(Extracted records)
--- START ---

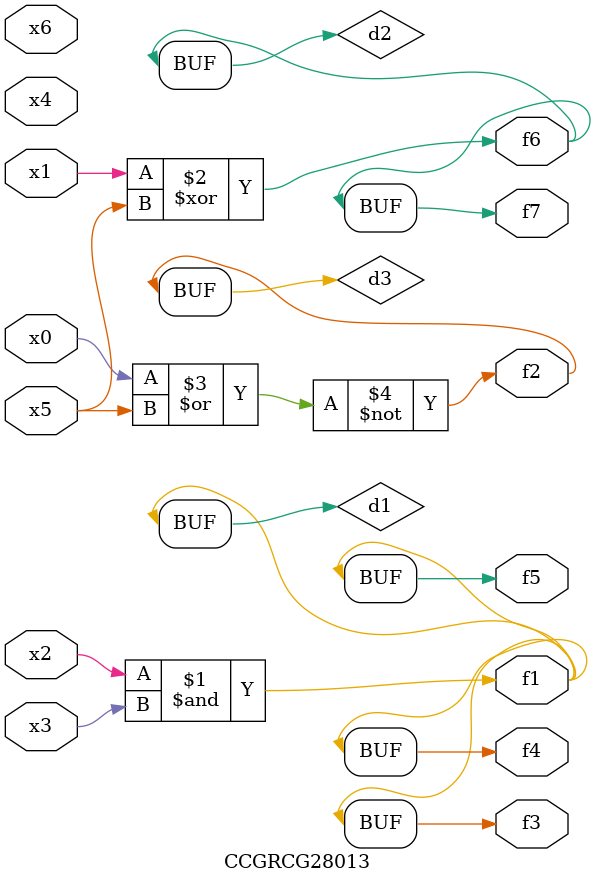
<source format=v>
module CCGRCG28013(
	input x0, x1, x2, x3, x4, x5, x6,
	output f1, f2, f3, f4, f5, f6, f7
);

	wire d1, d2, d3;

	and (d1, x2, x3);
	xor (d2, x1, x5);
	nor (d3, x0, x5);
	assign f1 = d1;
	assign f2 = d3;
	assign f3 = d1;
	assign f4 = d1;
	assign f5 = d1;
	assign f6 = d2;
	assign f7 = d2;
endmodule

</source>
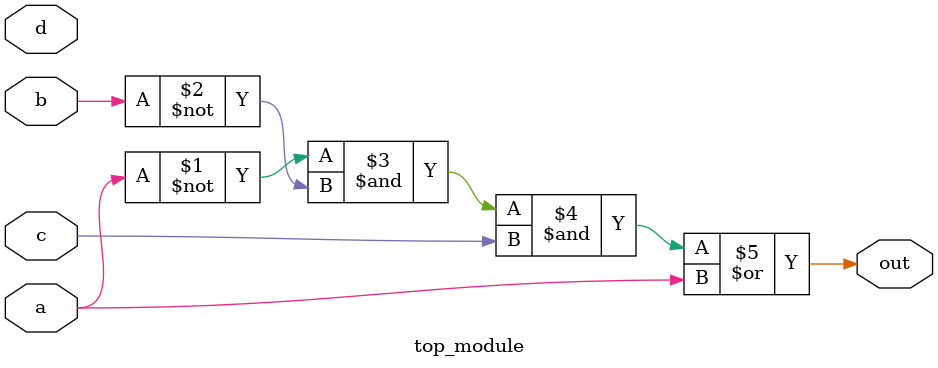
<source format=v>
module top_module(
    input a,
    input b,
    input c,
    input d,
    output out
); 

assign out = (~a & ~b & c) | a;

endmodule
</source>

--- END ---

▶ **Problem details**
From the first line to the last, retype the data above exactly, but not its images.

▶ **Answer section**
<source format=v>
module CCGRCG28013(
	input x0, x1, x2, x3, x4, x5, x6,
	output f1, f2, f3, f4, f5, f6, f7
);

	wire d1, d2, d3;

	and (d1, x2, x3);
	xor (d2, x1, x5);
	nor (d3, x0, x5);
	assign f1 = d1;
	assign f2 = d3;
	assign f3 = d1;
	assign f4 = d1;
	assign f5 = d1;
	assign f6 = d2;
	assign f7 = d2;
endmodule

</source>
<source format=v>
module top_module(
    input a,
    input b,
    input c,
    input d,
    output out
); 

assign out = (~a & ~b & c) | a;

endmodule
</source>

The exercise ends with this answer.